The controversy in this case arose when the respondent requested from the BIR a refund of its 1997 excess
input taxes, which was arrived at after deducting from its total input VAT paid its applied output liabilities. There
being no action on the part of the BIR, the respondent filed a petition before the Court of Tax Appeals.
According to the respondent, Section 102 provides that export sales by a VAT registered person, the
consideration of which is paid for in acceptable foreign currency inwardly remitted to the Philippines and
accounted for in accordance with existing regulations of the BSP, are subject to VAT at zero percent.
Moreover, Section 106 provides that input taxes on domestic purchases of taxable goods and services related
to zero-related revenues are available as tax refund. Being a VAT-registered entity, the respondent argued
that it is subject to the said VAT rate and that it can avail of the refunds or tax credits of input tax.

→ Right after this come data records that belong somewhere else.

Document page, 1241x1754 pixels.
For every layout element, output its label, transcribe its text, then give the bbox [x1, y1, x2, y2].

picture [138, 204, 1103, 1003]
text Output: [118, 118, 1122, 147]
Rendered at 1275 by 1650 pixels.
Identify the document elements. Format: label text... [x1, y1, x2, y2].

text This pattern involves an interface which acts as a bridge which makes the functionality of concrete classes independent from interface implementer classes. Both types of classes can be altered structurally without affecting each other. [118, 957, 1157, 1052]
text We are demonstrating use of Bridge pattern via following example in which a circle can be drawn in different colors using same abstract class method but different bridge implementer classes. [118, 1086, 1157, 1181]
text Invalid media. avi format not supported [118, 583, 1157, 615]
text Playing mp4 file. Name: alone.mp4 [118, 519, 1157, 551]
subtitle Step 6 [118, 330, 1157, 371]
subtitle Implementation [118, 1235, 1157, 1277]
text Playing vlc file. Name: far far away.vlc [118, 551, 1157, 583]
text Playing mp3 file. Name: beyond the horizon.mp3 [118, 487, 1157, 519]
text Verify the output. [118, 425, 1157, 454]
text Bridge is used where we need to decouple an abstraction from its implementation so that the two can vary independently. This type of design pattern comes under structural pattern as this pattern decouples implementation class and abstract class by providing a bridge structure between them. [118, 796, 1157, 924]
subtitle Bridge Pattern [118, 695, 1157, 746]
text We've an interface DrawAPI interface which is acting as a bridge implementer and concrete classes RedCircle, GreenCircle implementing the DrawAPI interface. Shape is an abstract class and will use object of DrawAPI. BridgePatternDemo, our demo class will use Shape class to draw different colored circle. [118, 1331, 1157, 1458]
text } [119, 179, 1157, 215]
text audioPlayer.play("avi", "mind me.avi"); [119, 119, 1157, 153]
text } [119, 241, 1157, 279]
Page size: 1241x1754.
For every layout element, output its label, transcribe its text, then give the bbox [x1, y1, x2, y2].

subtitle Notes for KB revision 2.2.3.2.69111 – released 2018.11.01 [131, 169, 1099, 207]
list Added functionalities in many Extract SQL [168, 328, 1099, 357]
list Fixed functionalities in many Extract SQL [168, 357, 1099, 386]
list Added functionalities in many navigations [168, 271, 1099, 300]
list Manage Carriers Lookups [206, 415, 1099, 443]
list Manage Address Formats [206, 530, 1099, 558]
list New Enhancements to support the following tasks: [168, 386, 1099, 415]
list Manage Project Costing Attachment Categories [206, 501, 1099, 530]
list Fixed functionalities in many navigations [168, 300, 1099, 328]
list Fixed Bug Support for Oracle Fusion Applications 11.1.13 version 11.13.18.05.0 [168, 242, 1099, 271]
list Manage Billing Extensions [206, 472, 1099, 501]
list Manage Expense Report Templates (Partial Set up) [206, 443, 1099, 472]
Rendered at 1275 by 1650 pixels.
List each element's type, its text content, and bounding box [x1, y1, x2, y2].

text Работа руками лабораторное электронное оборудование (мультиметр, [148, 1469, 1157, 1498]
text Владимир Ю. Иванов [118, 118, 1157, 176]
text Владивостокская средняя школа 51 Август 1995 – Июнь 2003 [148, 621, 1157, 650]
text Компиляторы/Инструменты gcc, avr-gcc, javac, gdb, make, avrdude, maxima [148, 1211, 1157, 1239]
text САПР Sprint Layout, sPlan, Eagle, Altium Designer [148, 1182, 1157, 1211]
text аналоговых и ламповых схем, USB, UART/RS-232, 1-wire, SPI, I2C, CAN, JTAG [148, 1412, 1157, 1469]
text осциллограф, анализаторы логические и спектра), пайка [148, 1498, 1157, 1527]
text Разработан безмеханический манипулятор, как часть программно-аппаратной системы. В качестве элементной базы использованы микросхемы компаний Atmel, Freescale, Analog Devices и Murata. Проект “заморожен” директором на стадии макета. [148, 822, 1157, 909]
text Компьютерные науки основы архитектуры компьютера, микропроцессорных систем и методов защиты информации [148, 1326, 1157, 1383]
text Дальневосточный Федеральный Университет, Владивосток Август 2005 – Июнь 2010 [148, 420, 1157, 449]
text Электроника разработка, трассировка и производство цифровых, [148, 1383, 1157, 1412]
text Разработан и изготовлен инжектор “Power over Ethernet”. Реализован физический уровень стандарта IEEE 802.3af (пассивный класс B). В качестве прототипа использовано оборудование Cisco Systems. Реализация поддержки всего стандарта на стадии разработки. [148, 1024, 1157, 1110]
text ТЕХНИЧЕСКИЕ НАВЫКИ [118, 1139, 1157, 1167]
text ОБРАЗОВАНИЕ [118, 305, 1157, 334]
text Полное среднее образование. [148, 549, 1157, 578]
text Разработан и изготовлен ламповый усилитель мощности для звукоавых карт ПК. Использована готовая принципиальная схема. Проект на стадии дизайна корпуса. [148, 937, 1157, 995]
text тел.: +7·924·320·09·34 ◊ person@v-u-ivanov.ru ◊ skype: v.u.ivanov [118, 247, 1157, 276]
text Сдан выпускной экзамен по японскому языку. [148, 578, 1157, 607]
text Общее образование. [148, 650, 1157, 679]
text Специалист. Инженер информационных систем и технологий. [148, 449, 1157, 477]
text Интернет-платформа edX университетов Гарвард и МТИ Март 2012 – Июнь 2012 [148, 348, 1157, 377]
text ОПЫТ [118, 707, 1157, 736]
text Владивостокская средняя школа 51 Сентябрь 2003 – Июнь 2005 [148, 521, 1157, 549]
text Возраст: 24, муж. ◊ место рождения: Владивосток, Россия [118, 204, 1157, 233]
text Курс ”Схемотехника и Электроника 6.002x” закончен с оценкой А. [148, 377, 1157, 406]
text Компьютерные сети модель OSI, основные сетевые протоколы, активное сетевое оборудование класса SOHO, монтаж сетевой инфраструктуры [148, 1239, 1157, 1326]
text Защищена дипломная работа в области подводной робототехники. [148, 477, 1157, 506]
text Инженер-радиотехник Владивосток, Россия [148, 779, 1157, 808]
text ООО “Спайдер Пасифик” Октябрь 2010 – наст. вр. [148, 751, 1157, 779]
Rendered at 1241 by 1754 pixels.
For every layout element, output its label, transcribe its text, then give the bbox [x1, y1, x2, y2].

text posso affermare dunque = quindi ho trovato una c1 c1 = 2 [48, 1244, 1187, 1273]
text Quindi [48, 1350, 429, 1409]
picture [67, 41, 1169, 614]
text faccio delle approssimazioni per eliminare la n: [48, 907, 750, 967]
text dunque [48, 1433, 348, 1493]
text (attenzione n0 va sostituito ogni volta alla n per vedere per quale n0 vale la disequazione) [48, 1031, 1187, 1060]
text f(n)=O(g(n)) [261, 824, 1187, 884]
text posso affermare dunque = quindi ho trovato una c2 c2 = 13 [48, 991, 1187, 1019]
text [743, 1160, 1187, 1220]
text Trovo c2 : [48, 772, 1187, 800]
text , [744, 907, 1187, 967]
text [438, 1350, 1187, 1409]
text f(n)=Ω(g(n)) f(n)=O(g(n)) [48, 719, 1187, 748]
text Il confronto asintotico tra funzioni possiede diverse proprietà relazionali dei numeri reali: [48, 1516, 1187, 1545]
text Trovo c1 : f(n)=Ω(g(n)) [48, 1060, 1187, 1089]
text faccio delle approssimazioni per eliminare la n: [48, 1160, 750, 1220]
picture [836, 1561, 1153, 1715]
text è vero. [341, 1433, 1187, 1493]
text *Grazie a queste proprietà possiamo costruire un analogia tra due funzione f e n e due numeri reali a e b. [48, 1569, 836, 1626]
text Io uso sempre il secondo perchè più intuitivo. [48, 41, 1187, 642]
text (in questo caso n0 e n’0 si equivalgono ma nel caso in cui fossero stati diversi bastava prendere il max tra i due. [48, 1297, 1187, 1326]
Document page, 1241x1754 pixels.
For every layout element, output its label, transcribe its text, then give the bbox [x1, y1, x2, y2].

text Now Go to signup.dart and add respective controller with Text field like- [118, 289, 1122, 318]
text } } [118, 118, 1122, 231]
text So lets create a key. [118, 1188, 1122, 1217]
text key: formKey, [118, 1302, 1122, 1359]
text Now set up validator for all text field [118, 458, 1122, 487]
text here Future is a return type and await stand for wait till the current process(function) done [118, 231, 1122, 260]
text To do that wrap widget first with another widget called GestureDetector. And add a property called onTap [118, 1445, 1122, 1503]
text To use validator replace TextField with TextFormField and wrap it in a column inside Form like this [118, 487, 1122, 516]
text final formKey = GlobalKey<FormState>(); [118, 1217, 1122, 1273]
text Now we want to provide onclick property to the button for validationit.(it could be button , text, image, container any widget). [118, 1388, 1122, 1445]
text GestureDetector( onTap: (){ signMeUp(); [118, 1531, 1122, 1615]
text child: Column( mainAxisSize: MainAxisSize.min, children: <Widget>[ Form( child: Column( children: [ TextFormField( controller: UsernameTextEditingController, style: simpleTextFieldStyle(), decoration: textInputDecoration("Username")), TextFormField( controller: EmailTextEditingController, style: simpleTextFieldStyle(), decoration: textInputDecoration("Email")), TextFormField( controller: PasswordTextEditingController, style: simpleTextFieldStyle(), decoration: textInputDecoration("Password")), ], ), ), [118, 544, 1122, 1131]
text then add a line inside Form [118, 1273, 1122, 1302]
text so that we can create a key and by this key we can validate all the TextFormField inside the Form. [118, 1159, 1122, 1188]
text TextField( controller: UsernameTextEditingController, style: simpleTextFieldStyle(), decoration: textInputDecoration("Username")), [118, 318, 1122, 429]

The Court of Tax Appeals granted the petition of the respondent to be given the refund of its excess input
taxes, and such ruling of the CTA was affirmed by the CA. According to the CA, the CIR was mistaken in
requiring that the respondents services be consumed abroad in order to be zero-rated. By doing so, it went
beyond the sphere of interpretation and into that of legislation.
Issue: W/N the respondent company can avail of tax credits
Ruling:
Yes, it can. The law is very clear in saying that VAT-registered person in the Philippines (other than the
processing, manufacturing or repacking of goods for persons doing business outside the Philippines), when
paid in acceptable foreign currency and accounted for in accordance with the rules and regulations of the BSP,
are zero-rated. The respondent in this case is a VAT registered person that facilitates the collection and
payment of receivables belonging to its resident foreign client, for which it gets paid in acceptable foreign
currency inwardly remitted and accounted for in conformity with BSP rules and regulations. Certainly, the
service it renders in the Philippines is not in the same category as processing, manufacturing or repacking of
goods and should, hence, be zero-rated.
For facilitating in the Philippines the collection and payment of receivables belonging to its Hong Kong-based
foreign client, and getting paid for it in duly accounted acceptable foreign currency, the respondent renders
service falling under the category of zero-rating. With this, the Court upholds the respondents entitlement to
the refund.
It is also important to note that the law neither makes a qualification nor adds a condition in determining the tax
situs of the zero-rated service. Under this criterion, the place where the service is rendered determines the
jurisdiction to impose VAT. Performed in the Philippines, such service is necessarily subject to its jurisdiction
in order to enforce a zero rate. The place of payment is immaterial, much less is the place where the output of
service will be further or ultimately used.